Hi
You can answer just to Phpmyadmin-devel, I'm subcribed to it, so if you cc me I'll get answer twice.
I think the second one would be better. PMA_mysql_query(something) is definetly easier to read and maintain than the first method.
Ok I will do this change
Definetly splitting the patch up will get code accepted and tested faster.
Yes it's sure. I just didn't split it till now, because I just kept one modified copy of PMA and generated patch from it. So till there didn't anything happen about applying I did it this way.
How big are they? They might belong in a new file instead. Possibly libraries/langconv.lib.php3
About 80 lines of functions, 20 lines of comments and 20 lines of code to load php extensions.
- added lang/{czech,english}-utf8.inc.php3
Could you write some documentation on how people should write UTF-8 translations?
I would prefer if they could be automatically generated, which should be possible. In patch there are also sync_english.sh and sync_czech.sh which do this for czech/english. But this could be done automatically for all languages. It's just converting chatset and adding one line about allowing recoding:
iconv -f iso8859-2 -t utf-8 english.inc.php3| sed -e 's/iso-8859-1/utf-8/' -e '/$charset/a\ $allow_recoding = TRUE;' > english-utf8.inc.php3
How well tested is this patch in terms of browsers? Is there any danger of
it breaking older or uncommon systems. One testcase I would like to see is using PMA from a web-enabled cell phone.
I tested it in all current versions of browsers (Mozilla, Opera, MSIE, links, lynx) under Linux and Widnows + some older versions (MSIE 4, Netscape 4.7x). Unicode is correctly supported by all of them. I didn't test it on any special systems like PDA or cell phones, but there still remains possibility to work as non patched version works - you can disable it in config or you can use language files which don't allow it.
Michal Cihar
On Fri, 7 Jun 2002, Michal Cihar wrote:
You can answer just to Phpmyadmin-devel, I'm subcribed to it, so if you cc me I'll get answer twice.
My bad, I normally do only reply to the list.
Definetly splitting the patch up will get code accepted and tested faster.
Yes it's sure. I just didn't split it till now, because I just kept one modified copy of PMA and generated patch from it. So till there didn't anything happen about applying I did it this way.
Ah, ok.
How big are they? They might belong in a new file instead. Possibly libraries/langconv.lib.php3
About 80 lines of functions, 20 lines of comments and 20 lines of code to load php extensions.
I would say that this probably would be better off in a new file then, for clarity's sake mostly.
My DB-Config code will be going into these two files: libraries/db_config.lib.php3 (approx 200 lines) libraries/xpath/ (approx 4700 lines)
iconv -f iso8859-2 -t utf-8 english.inc.php3 | sed -e 's/iso-8859-1/utf-8/' -e '/$charset/a\ $allow_recoding = TRUE;' > english-utf8.inc.php3
DO document this somewhere in PMA. That conversion function would be useful.

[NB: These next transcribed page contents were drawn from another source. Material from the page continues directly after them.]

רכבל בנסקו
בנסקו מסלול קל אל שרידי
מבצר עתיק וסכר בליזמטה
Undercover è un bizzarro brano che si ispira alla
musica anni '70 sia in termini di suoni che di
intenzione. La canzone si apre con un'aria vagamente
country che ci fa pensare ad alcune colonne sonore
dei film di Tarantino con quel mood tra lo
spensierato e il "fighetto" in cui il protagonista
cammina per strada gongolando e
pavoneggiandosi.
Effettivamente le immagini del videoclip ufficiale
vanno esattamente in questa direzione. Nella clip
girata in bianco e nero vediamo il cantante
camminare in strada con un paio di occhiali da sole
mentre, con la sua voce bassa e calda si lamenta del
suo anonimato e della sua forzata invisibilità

Possibly have some of this in scripts/ like my scripts/convertcfg.pl. Could we get some more input on the creation of scripts for things like this?

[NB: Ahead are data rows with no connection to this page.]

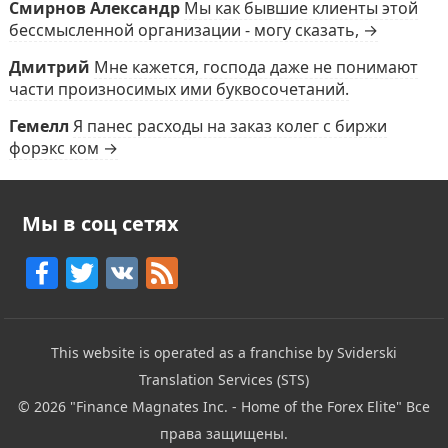
Смирнов Александр
Мы как бывшие клиенты этой
бессмысленной организации - могу сказать, →
Дмитрий
Мне кажется, господа даже не понимают
части произносимых ими буквосочетаний.
Гемелл
Я панес расходы на заказ колег с биржи
форэкс ком →
Мы в соц сетях
F
T
V
F
a
w
K
e
c
itt
e
This website is operated as a franchise by Sviderski
e
er
d
Translation Services (STS)
b
© 2026
"Finance Magnates Inc. - Home of the Forex Elite"
Все
o
права защищены.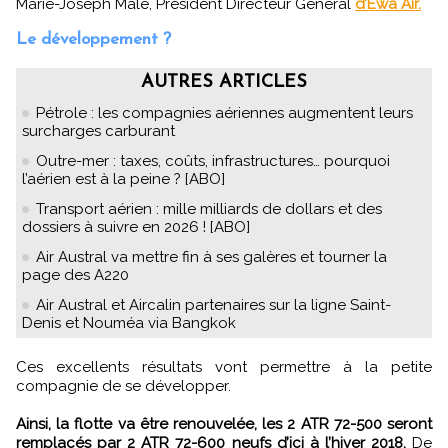
Marie-Joseph Malé, Président Directeur Général
d’Ewa Air.
Le développement ?
AUTRES ARTICLES
Pétrole : les compagnies aériennes augmentent leurs
surcharges carburant
Outre-mer : taxes, coûts, infrastructures… pourquoi
l’aérien est à la peine ? [ABO]
Transport aérien : mille milliards de dollars et des
dossiers à suivre en 2026 ! [ABO]
Air Austral va mettre fin à ses galères et tourner la
page des A220
Air Austral et Aircalin partenaires sur la ligne Saint-
Denis et Nouméa via Bangkok
Ces excellents résultats vont permettre à la petite
compagnie de se développer.
Ainsi, la flotte va être renouvelée, les 2 ATR 72-500 seront
remplacés par 2 ATR 72-600 neufs d’ici à l’hiver 2018.
De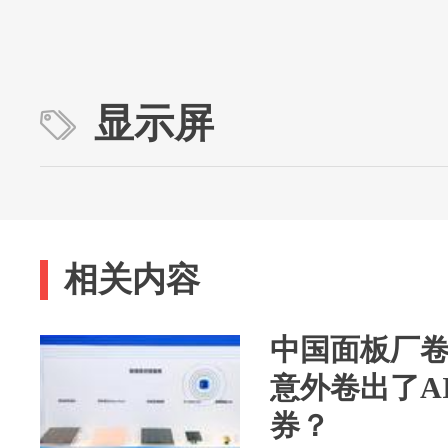
显示屏
相关内容
中国面板厂卷
意外卷出了A
券？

But my original question was intended in a different sense. I had meant that some documentation should exist on how to write a UTF-8 translation from scratch for a language that has no normal form. Elvish dialects and Klingon from the far reachs of Unicode come to mind. Some people I know actually speak elvish in everyday life, instead of other languages, as for a few of them, they started out having elvish or klingon as their only common language for communication.
I tested it in all current versions of browsers (Mozilla, Opera, MSIE, links, lynx) under Linux and Widnows + some older versions (MSIE 4, Netscape 4.7x). Unicode is correctly supported by all of them. I didn't test it on any special systems like PDA or cell phones, but there still remains possibility to work as non patched version works - you can disable it in config or you can use language files which don't allow it.
Ok, that is good enough for the moment, I don't know if PDA/cell phones support unicode even. Just that I had an emergency once, and had to fix something in my mySQL DB from PMA over a web-enabled PDA.